The report contains research insights from more than 10 countries to provide a deeper look at what’s hot in pop culture today.
The report shows that today’s digital culture stands out with personally relevant content, i.e. 65% of Gen Z (ages 18-24) agree that content that is personally relevant to them is significantly more important than content about which many other people are talking about – the famous viral videos.
From all the analyzes done, three main trends types emerged at the center of this new, personally relevant pop culture. They are:
In the digital world, communities are taking niche passions and uniting around a common interest, turning them into larger, shared experiences.
YouTube has become a key framework for these internet communities to create and expand, making communities and their creators the primary way we understand pop culture.
According to YouTube, fandoms are one of the most powerful forms of community, where 61% of Gen Z describe themselves as super fans of something or someone. These fan communities used to be a side effect of entertainment, but today they are the center of that experience. As is the case with K-Pop fandoms, with a legion of dedicated fans and billions of views distributed on YouTube channels dedicated to this exponentially growing community.
Creativity in multiple formats
Trends are appearing on a wider variety of media and formats. An example of this is the growing rise of short-form video, which has led to the emergence of creators in various formats in order to capitalize on major trends and reach new audiences.
Videos are breaking through the limitation of having only one successful format. Cultural phenomena flow freely between the short and the long form. This is proven when 59% of Gen Z use short-form video apps to discover things they can later watch in the longer versions.
Thus, hybrid creators feel comfortable creating different media and use this to their advantage to increase and strengthen their engagement with the audience. So it’s very likely that these hybrid creators and continually remixed trends will become the new norm.
Besides videos, another popular way to produce and consume remixable content these days is through memes.
- 63% of Gen Z followed one or more meme accounts in the last 12 months.
- 57% of Gen Z agree they like it when brands participate in memes.
This format is a highly interactive cultural expression that can provide diverse and creative content productions.
Responsive creativity refers to the tendency to create and consume content to meet psychological and emotional needs. YouTube noticed that people were turning to videos that address specific personal needs, such as relaxing content formats and ASMR, which have become increasingly popular during the pandemic.

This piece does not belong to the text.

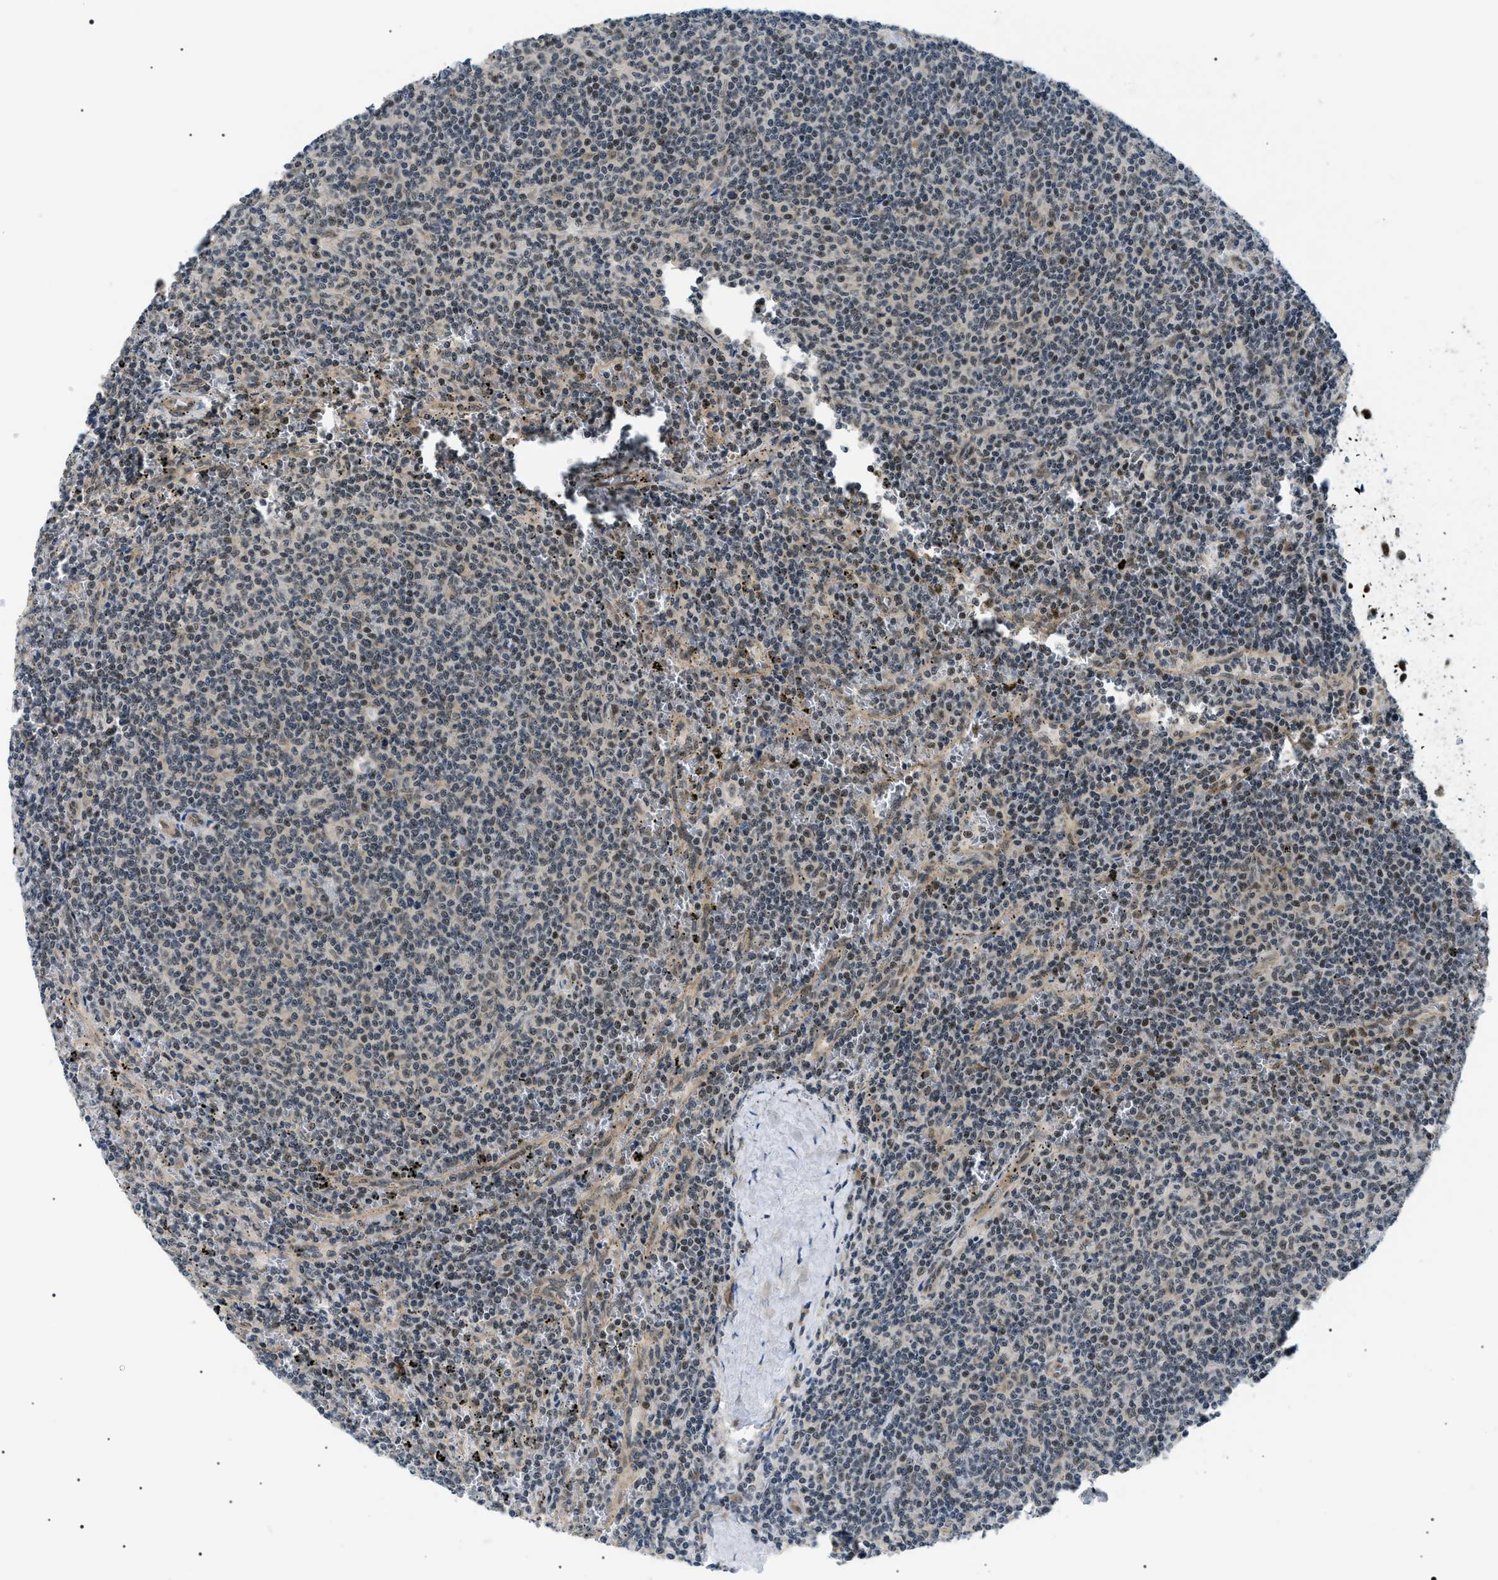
{"staining": {"intensity": "strong", "quantity": "25%-75%", "location": "nuclear"}, "tissue": "lymphoma", "cell_type": "Tumor cells", "image_type": "cancer", "snomed": [{"axis": "morphology", "description": "Malignant lymphoma, non-Hodgkin's type, Low grade"}, {"axis": "topography", "description": "Spleen"}], "caption": "Immunohistochemistry micrograph of lymphoma stained for a protein (brown), which shows high levels of strong nuclear staining in approximately 25%-75% of tumor cells.", "gene": "CWC25", "patient": {"sex": "female", "age": 50}}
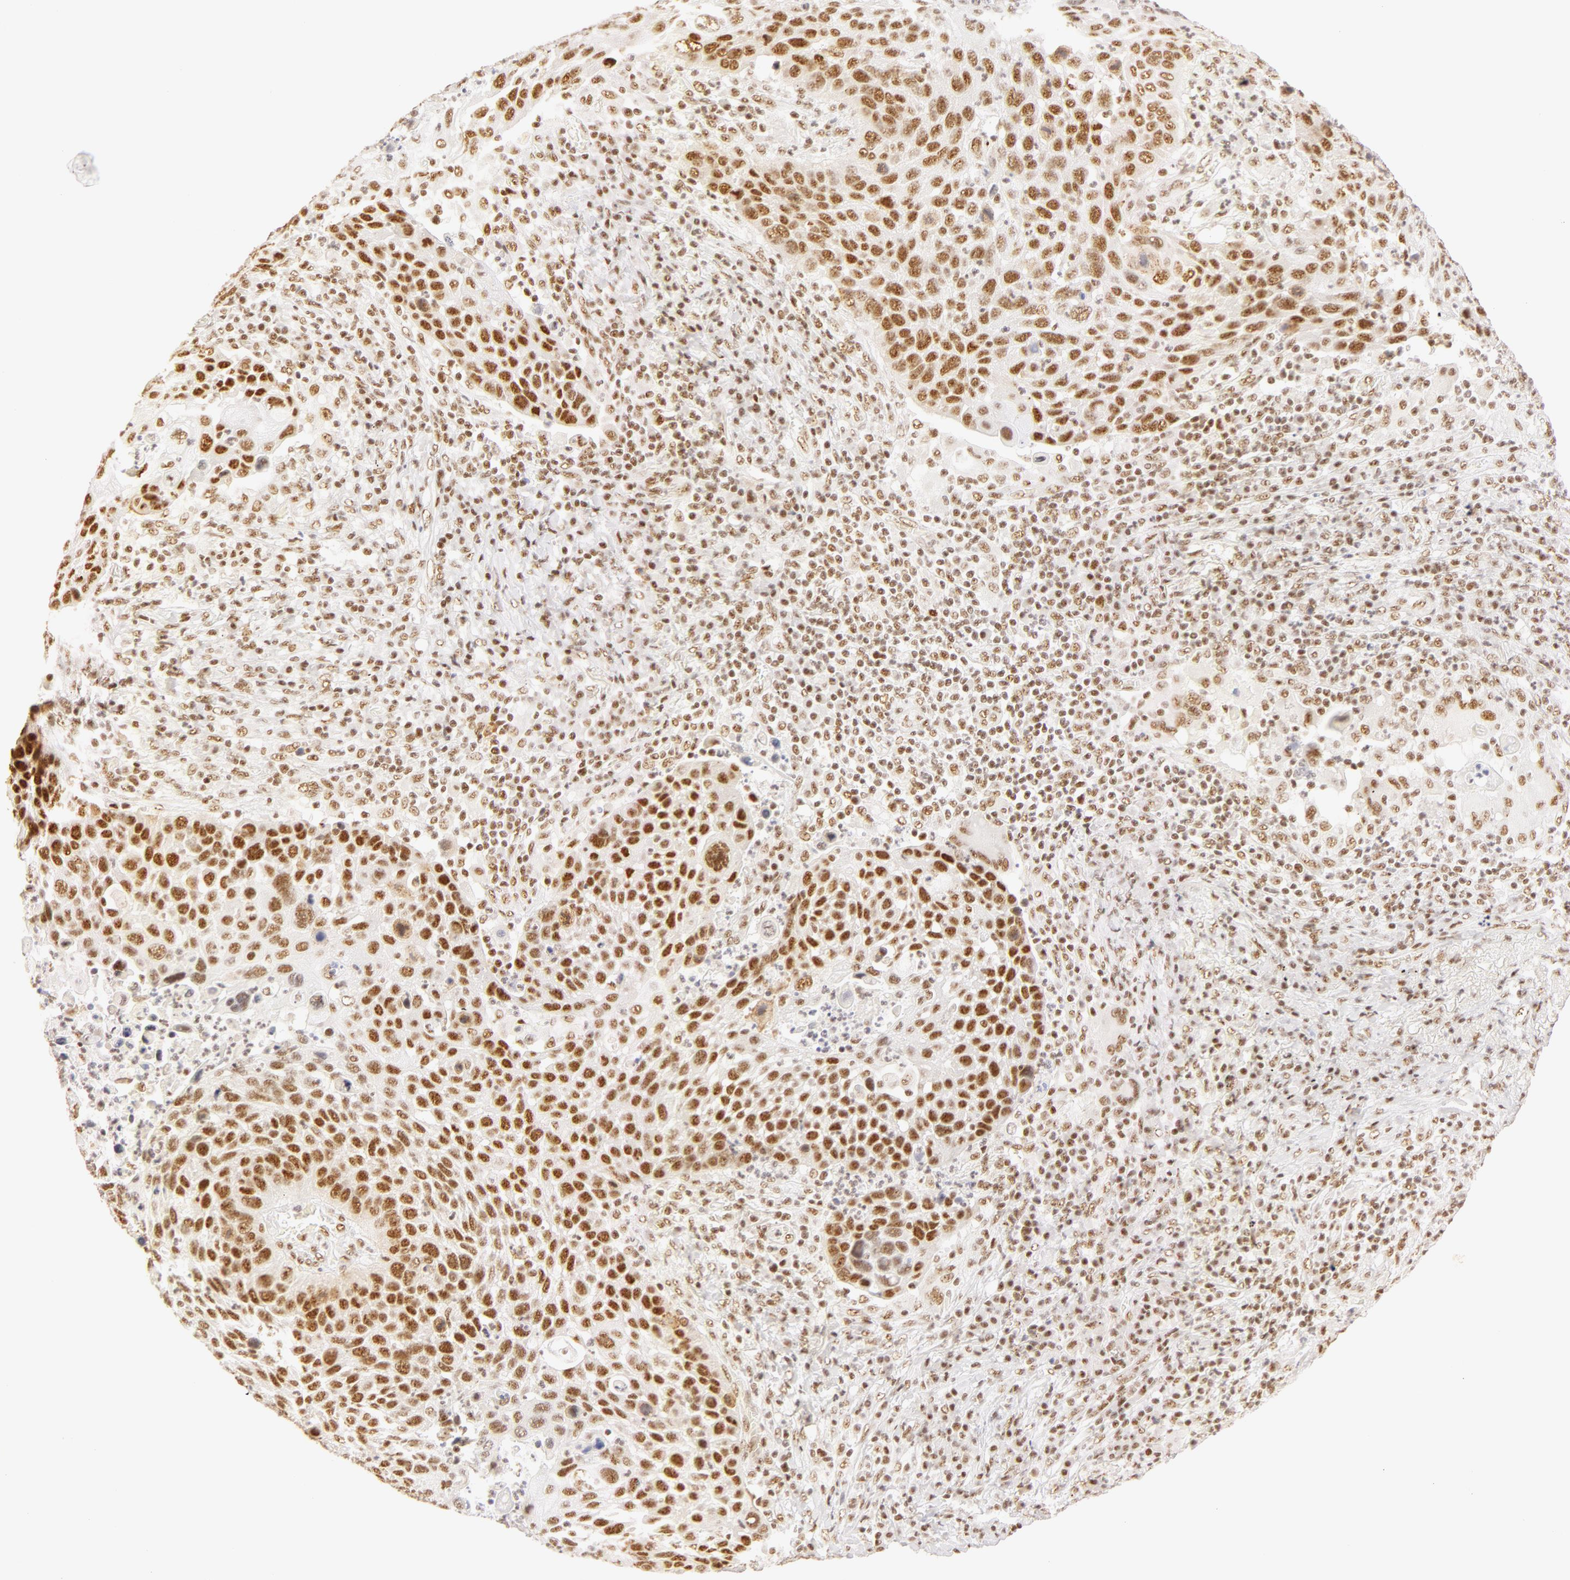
{"staining": {"intensity": "moderate", "quantity": ">75%", "location": "nuclear"}, "tissue": "lung cancer", "cell_type": "Tumor cells", "image_type": "cancer", "snomed": [{"axis": "morphology", "description": "Squamous cell carcinoma, NOS"}, {"axis": "topography", "description": "Lung"}], "caption": "An image of lung cancer (squamous cell carcinoma) stained for a protein demonstrates moderate nuclear brown staining in tumor cells.", "gene": "RBM39", "patient": {"sex": "male", "age": 68}}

As a result, 83% of Gen Z used YouTube to watch content that helped them relax.
These “comfort creators” are a recent phenomenon where audiences identify creators whose familiarity offers them comfort. 69% of Gen Z agree that they often find themselves watching creators or content that they find comforting, and 82% have used YouTube to watch content that made them feel nostalgic.
You can also find comfort in horror content…
That’s what 53% of Gen Z agree on!
It may seem contradictory, but for a part of this generation, horror content serves as a kind of “ointment” for anxiety and trauma, as well as the calming content for another portion of these young people.
In summary, the future of creativity will be:
- Where there is dialogue with digital communities;
- Fluidly distributed in different formats;
- And that responds directly to the needs of the public.
Therefore, the depth and personalization of content will be increasingly relevant and decisive for the success of a brand. It is evident that pop culture is undergoing change and today’s video technology needs to evolve along with it!